What the task asks: Please recast the lines of the items as a Markdown table with the columns No. and Text, starting with the line containing "クラウドアーキテクチャ設" and going on through the end of the items, numbering each row and skipping blank lines. Leave the pictures out.

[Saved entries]
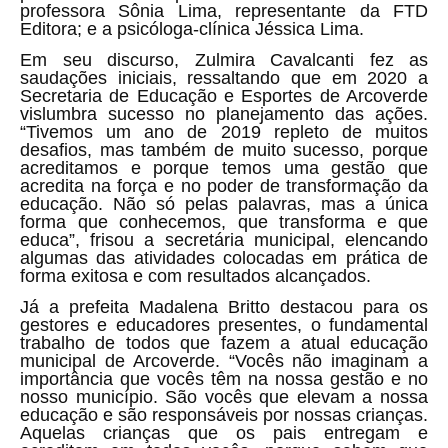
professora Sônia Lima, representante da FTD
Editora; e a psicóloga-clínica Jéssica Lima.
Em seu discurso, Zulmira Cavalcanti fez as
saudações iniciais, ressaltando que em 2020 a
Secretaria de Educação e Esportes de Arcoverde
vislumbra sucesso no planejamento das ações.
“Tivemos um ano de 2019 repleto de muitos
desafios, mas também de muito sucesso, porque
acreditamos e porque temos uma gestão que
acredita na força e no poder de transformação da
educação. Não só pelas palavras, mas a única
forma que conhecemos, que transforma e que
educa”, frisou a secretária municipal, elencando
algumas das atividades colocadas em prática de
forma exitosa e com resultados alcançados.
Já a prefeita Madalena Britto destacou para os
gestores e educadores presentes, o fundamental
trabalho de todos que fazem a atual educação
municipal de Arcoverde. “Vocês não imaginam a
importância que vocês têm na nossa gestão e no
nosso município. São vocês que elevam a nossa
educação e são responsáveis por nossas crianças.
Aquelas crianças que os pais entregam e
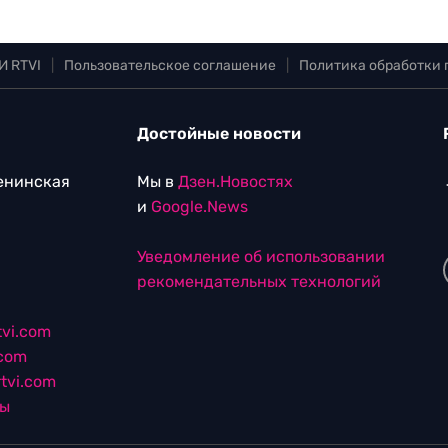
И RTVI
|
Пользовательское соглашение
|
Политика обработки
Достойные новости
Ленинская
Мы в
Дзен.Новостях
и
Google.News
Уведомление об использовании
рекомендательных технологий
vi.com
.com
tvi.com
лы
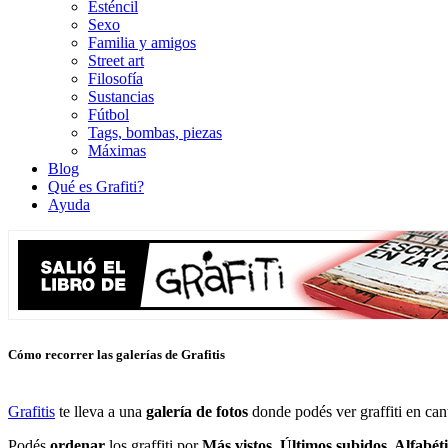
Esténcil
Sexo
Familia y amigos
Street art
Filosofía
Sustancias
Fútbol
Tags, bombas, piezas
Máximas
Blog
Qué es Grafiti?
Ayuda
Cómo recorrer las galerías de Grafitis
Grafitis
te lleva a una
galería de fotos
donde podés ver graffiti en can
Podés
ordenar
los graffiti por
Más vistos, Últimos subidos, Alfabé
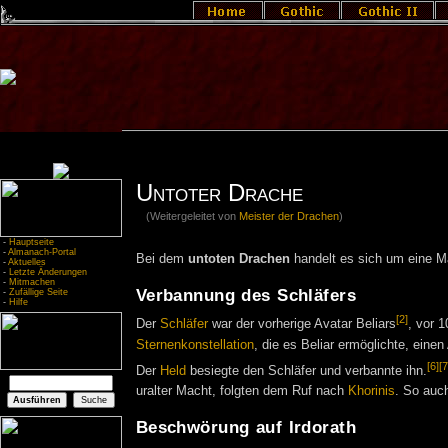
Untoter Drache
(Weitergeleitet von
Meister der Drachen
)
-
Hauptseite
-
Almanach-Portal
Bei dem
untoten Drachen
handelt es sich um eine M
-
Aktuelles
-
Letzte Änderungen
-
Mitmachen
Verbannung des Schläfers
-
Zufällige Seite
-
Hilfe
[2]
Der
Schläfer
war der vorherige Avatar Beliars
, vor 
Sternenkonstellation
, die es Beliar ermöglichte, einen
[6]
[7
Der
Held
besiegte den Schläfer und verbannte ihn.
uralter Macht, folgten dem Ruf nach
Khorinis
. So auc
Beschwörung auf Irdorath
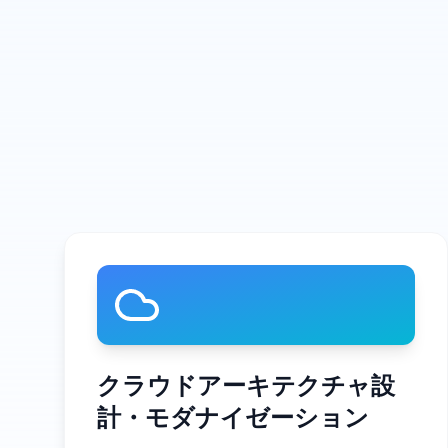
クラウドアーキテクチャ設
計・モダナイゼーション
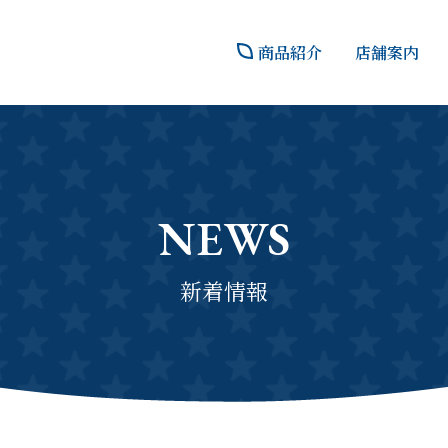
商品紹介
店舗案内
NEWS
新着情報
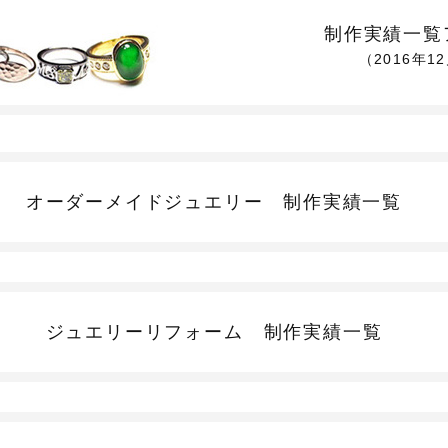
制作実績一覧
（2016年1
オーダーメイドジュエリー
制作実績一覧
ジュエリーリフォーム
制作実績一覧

Response for this exercise:
| No. | Text |
|---|---|
| 1 | クラウドアーキテクチャ設 |
| 2 | 計・モダナイゼーション |
| 3 | 商品紹介 |
| 4 | 店舗案内 |
| 5 | NEWS |
| 6 | 新着情報 |
| 7 | 制作実績一覧 |
| 8 | （2016年1 |
| 9 | オーダーメイドジュエリー |
| 10 | 制作実績一覧 |
| 11 | ジュエリーリフォーム |
| 12 | 制作実績一覧 |